Interestingly, Tocqueville, like Simpson later, sees that the new despotism would view itself as an educational enterprise: "I do not expect their leaders to be tyrants, but rather schoolmasters." I mean, some of us hated state-run school. The whole thing is compounded when I think of all those well-meaning lies my teachers told us about how this a free country and all that. They were setting us up for needless value conflicts later on. Had they told us we were doing our best to catch up with the Swedish Model, the Soviets, or whatever, the great bureaucratic leap forward from JFK onward might have been less jarring for us.

The schoolmaster connection puts me in mind of that wonderful philosopher-king, democrat, educationist, would-be bureaucrat, and all-around force for evil, John Dewey. But he deserves a full column. I’ll deal with him later.

DON’T ARM THOSE PEDAGOGUES, PLEASE

The role of the pedagogue/bureaucrat/intellectual in the 20th century has been important and harmful to the nth degree. One thinks of Professor Woodrow Wilson, FDR’s Brain Trust, and the "New Mandarins" who flocked to Washington to serve and profit under JFK and LBJ. And who can forget Dr. Henry Kissinger, favorite wherever he goes?

All these people were true believers in what C. Wright Mills called "bureaucratic rationality." The world was a discreet set of objects – big aggregates like "savings," "investment," or "distribution" to be apprehended directly by those trained in the bureaucratic sciences. The bureaucracy would then manipulate these big objects and – presto! – we have a much better society and good time, to boot. What could be simpler? The few pockets of resistance – laissez faire die-hards, religious nuts, etc. – would be reeducated soon enough with mailed fists, velvet gloves, tedious lectures, and aerial sorties, whatever it took.

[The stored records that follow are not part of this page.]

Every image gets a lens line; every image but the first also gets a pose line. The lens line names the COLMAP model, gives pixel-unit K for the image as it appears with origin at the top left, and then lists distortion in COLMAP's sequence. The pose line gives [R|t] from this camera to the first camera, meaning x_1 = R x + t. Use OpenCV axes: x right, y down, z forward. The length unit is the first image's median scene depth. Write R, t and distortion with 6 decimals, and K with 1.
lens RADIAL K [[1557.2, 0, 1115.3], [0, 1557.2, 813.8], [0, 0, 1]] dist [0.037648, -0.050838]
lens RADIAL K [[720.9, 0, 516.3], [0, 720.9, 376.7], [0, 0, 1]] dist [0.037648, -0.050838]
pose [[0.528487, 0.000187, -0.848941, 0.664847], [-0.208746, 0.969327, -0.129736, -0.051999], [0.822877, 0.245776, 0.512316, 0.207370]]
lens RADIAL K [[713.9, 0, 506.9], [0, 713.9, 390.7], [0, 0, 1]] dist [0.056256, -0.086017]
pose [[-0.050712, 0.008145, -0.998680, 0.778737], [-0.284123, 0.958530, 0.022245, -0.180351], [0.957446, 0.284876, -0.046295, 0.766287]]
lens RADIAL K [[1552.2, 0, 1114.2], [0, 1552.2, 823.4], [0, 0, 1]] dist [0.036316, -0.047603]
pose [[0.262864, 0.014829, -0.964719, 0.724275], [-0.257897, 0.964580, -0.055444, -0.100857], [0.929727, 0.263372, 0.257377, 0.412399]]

TOWARDS AN INTELLIGENT, PRINCIPLED ‘POUJADIST’ MOVEMENT

Martin Van Creveld, Robert Bresler, and many others have stressed the role of 20th-century warfare in making possible bureaucratic expansion and social "reform." War technique and the need to shape up and reward the masses of potential cannon fodder account for the successes of soft-core socialism in Europe and North America. In the last chapter of his War and the Rise of the State, Bruce Porter writes that the modern bureaucratic state may have "transcended its origins" in war technique.3 If this is true, world peace – assuming that were possible – might not fully address the chicken-and-egg problem of the relationship between war and statism. We might still need an intelligent mouvement Poujade of our own. Where can we sign up? Algore wants to "reinvent" bureaucracy. I don’t think Dubya can help us here. Pat has to have bureaucrats to collect all those tariffs. Harry Browne looks forward to setting up a new special-operations bureaucracy…. Friends, we may have to do it ourselves….

Notes

  1. Richard Simpson, "Bureaucracy" in J. Rufus Fears, ed., Essays in the History of Liberty: Selected Writings of Lord Action, I (Indianapolis: LibertyClassics, 1985), pp. 518-530.
  2. Alexis de Tocqueville, Democracy in America, II (Garden City, N.Y.: Anchor Books, 1969), Part IV, Ch. 6, "What Sort of Despotism Democratic Nations Have to Fear," pp. 690-695.
  3. Bruce D. Porter, War and the Rise of the State (New York: The Free Press, 1994), last chapter.